Déification de Muhammad
[Phrase absente du texte arabe mais préservée dans la version française.]
"Les exégètes ont déformé le sens de la formule 'Que les bénédictions et le salut de Dieu soient sur Muhammad'. À partir de cette erreur d'interprétation, les califes, notamment ceux des dynasties omeyyade et abbasside, se sont crus autorisés à s'entourer d'adulateurs, de courtisans et à se constituer un harem."
"Des esprits sclérosés par un savoir suranné et anachronique"
[Fragment existant dans l'original arabe, élagué de la version française.]
"À partir de là, il devient clair que les idées nouvelles doivent être inculquées de manière graduelle à des esprits sclérosés par un savoir suranné et anachronique. Ainsi, si on avait dit aux contemporains du Prophète que la mer accueillerait des bateaux pesant des tonnes d'acier ou que des avions lourds survoleraient la terre, ils n'y auraient guère cru. Comme ils ne pouvaient croire aux télécommunications sous-marines et à la Terre sphérique et en rotation, parce qu'ils la voyaient plate."
"Ma dernière mission : l'égalité entre hommes et femmes"
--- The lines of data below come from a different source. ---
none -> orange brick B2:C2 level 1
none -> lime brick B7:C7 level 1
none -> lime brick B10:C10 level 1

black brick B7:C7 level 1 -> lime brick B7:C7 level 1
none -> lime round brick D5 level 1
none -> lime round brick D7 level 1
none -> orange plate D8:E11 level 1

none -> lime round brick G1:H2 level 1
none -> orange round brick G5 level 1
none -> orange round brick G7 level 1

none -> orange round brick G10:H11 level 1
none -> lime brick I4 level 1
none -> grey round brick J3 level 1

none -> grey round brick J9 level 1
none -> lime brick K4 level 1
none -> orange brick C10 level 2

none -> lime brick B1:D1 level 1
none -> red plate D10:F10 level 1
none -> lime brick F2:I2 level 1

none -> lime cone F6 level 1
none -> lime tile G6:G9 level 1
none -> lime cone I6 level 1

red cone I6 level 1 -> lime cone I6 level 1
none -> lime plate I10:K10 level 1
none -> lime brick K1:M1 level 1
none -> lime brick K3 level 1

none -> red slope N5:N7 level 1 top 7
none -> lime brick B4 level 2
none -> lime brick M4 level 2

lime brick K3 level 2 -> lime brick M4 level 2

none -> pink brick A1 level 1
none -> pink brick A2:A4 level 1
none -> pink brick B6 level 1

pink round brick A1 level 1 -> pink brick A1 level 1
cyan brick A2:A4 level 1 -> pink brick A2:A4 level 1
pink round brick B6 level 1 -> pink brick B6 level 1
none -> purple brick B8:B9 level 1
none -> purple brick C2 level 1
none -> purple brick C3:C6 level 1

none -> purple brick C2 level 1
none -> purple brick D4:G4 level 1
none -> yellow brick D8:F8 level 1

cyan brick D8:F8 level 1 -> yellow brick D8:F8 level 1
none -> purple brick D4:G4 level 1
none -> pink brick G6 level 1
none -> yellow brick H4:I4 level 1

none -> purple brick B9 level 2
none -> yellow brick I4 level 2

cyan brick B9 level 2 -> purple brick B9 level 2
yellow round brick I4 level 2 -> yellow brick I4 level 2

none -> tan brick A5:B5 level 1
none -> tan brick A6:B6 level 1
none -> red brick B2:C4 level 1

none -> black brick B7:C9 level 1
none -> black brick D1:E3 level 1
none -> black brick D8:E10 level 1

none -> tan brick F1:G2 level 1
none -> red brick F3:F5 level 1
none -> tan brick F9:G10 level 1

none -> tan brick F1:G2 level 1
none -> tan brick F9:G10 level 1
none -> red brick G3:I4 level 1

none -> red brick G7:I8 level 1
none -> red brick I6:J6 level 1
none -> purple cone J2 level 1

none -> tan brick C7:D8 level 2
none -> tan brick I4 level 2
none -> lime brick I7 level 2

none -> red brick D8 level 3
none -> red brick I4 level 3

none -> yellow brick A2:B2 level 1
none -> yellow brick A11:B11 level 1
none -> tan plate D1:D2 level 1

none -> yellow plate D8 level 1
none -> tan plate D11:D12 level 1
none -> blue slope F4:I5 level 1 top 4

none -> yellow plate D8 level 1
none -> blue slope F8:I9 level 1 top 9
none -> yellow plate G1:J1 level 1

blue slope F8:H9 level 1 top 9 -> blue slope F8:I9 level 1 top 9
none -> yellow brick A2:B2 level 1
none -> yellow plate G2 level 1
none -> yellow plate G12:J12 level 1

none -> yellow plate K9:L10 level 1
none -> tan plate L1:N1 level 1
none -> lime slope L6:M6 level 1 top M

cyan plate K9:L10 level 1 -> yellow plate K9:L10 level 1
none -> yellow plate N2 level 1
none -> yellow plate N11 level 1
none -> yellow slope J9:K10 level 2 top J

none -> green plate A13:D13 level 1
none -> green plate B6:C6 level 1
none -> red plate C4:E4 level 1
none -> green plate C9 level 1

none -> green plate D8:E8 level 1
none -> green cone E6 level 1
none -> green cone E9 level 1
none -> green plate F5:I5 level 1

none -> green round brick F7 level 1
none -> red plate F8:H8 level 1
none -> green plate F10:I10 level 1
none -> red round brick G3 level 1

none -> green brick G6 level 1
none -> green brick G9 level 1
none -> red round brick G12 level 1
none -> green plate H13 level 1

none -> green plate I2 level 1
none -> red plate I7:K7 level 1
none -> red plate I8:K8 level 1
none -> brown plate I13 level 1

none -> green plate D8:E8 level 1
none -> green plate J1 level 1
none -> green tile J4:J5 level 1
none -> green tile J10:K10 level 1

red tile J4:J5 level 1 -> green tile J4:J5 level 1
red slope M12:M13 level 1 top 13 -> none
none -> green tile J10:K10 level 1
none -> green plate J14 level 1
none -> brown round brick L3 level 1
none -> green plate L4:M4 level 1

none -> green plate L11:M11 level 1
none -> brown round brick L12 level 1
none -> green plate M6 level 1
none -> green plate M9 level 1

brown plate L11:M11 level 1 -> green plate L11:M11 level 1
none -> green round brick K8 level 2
"Je voudrais attirer votre attention sur le fait que je ferai tout ce qui est en mon pouvoir afin de réaliser une dernière chose avant de considérer ma mission comme terminée. Je fais référence à l'égalité entre hommes et femmes. À l'école, au travail, dans les champs et même parmi le personnel de la police, l'égalité est assurée. Sauf en matière successorale. La femme hérite encore une part égale à la moitié de celle échue à l'homme. Cette disposition se justifiait quand l'homme était prépondérant. La femme était effectivement dans une situation sociale ne permettant pas l'instauration de l'égalité avec l'homme. À l'époque, on enterrait les filles à leur naissance et elles étaient traitées avec mépris. Il en va autrement aujourd'hui. Désormais, elle est active, et il lui arrive même de subvenir aux besoins de ses frères cadets. Je vous donne un exemple : mon épouse a dû subvenir aux besoins de son frère cadet afin qu'il poursuive des études. Est-ce juste dans ce cas qu'elle n'hérite que de la moitié de la part revenant à son frère ? Dans ce genre de situation, nous devons emprunter la voie de l'ijtihad et prendre l'initiative de faire évoluer les dispositions charaïques [édictées par la charia] en fonction de l'évolution de la société. Nous avons déjà aboli la polygamie à partir de l'exégèse du verset approprié [Bourguiba se réfère à la sourate 4, verset 129]. Il appartient en effet au détenteur du pouvoir, en tant qu'émir des croyants, de faire évoluer la législation en fonction de l'évolution du peuple, de la notion de travail et du mode de vie."
* Les citations du Coran sont extraites de la traduction de référence de Denise Masson (Gallimard, « La Pléiade »).